A star-studded lineup featuring some of the biggest names in show business turned out for a six-hour benefit concert in New York to help those still suffering from Hurricane Sandy that hit the US East Coast in October.
At least 140 people had died and millions of homes had been damaged in the storm.
"This is a prayer for all of our struggling brothers and sisters," said legendary rock star Bruce Springsteen, who kicked off the event late Wednesday with his E Street band performing "Land of Hope and Dreams".
The storm caused enormous destruction along densely-populated parts of the northeast US coast, leaving millions of people without heat and electricity for weeks. Many victims are still living in temporary shelters.

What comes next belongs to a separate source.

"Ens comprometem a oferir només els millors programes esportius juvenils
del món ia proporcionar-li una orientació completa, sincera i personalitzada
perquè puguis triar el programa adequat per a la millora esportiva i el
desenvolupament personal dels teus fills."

The Rolling Stones, Paul McCartney, Nirvana, Kanye West and Billy Joel were among the stars who took to the stage before a sold-out audience that paid as much as $2,500 per ticket.
The event was broadcast live on more than 200 television stations around the world, and performers reminded fans to call the phone lines and help those in need.
Backstage, the likes of Susan Sarandon, Ben Stiller and Jake Gyllenhaal manned phone lines taking donations from callers.
The celebrity-filled benefit concert has become standard response in the US to large-scale disasters, dating back to the Live Aid concert that raised funds to assist Ethiopian famine relief efforts in 1985.
And for good reason: they instantly raise millions of dollars with the help of celebrities who donate their services and generate large donations from fans.
Proceeds from the Sandy benefit show go to the Robin Hood Foundation, which pledged to quickly get the funds to storm victims. The organization said it topped more than $30 million in ticket sales and sponsors before the concert even began.